*** PROVIDED DATA Section Begins ***

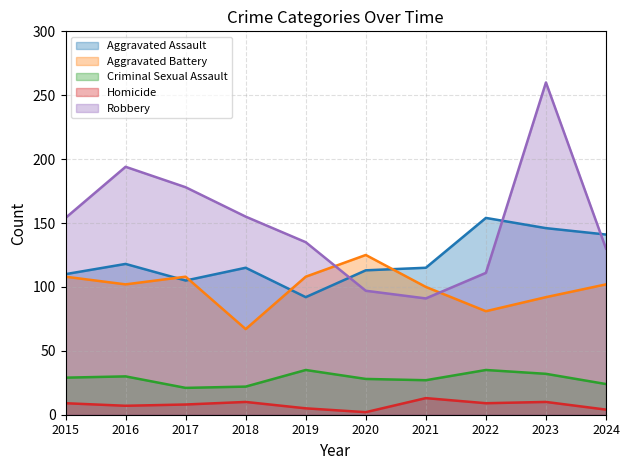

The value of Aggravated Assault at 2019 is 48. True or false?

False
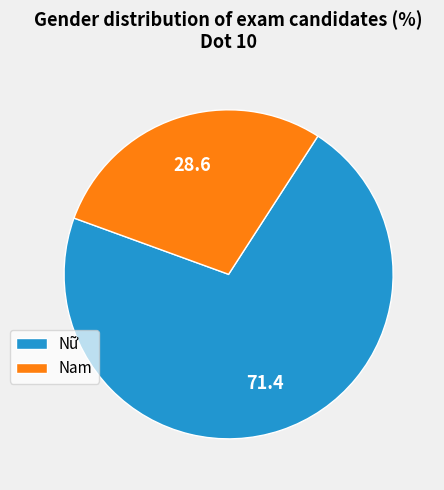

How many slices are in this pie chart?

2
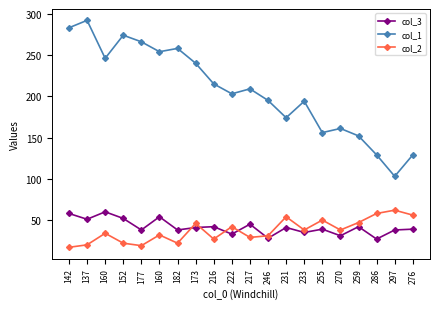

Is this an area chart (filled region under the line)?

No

*** PROVIDED DATA Section Ends ***
*** PROVIDED DATA Section Begins ***

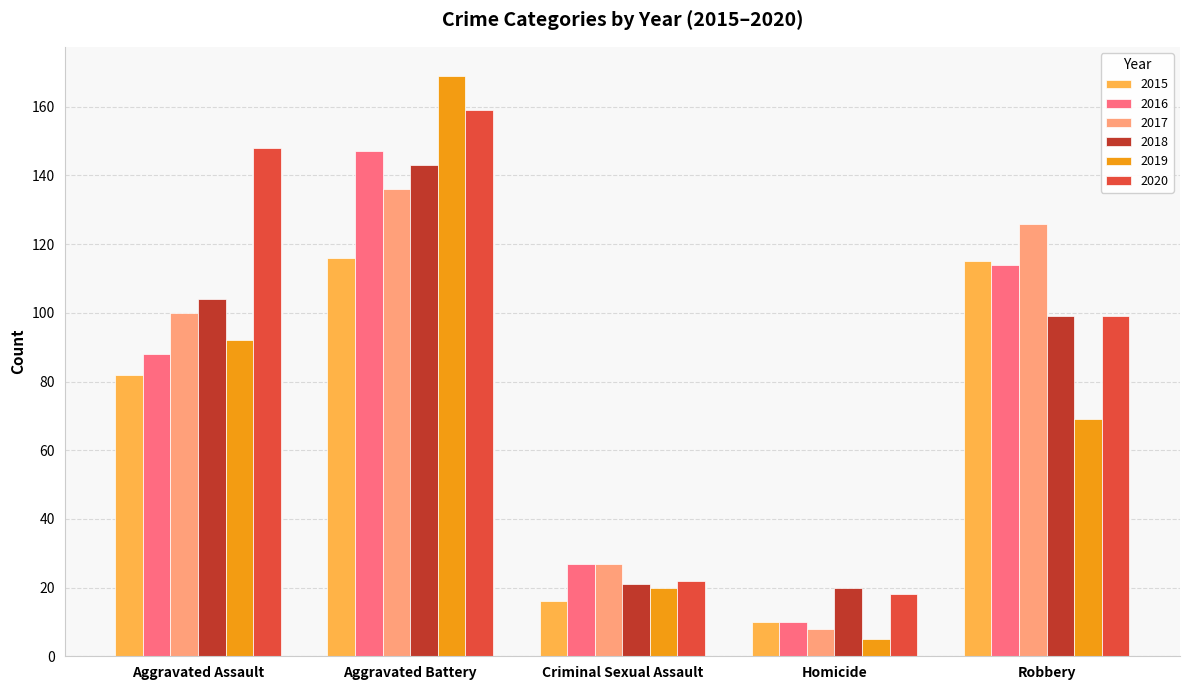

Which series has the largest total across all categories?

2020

*** PROVIDED DATA Section Ends ***

- PROBLEM TO WORK ON -
Retype the lines between the one holding "The value of" and the one holding "Is this an area", inclusive, without the pictures.

- OUTPUT -
The value of Aggravated Assault at 2019 is 48. True or false?

False

How many slices are in this pie chart?

2

Is this an area chart (filled region under the line)?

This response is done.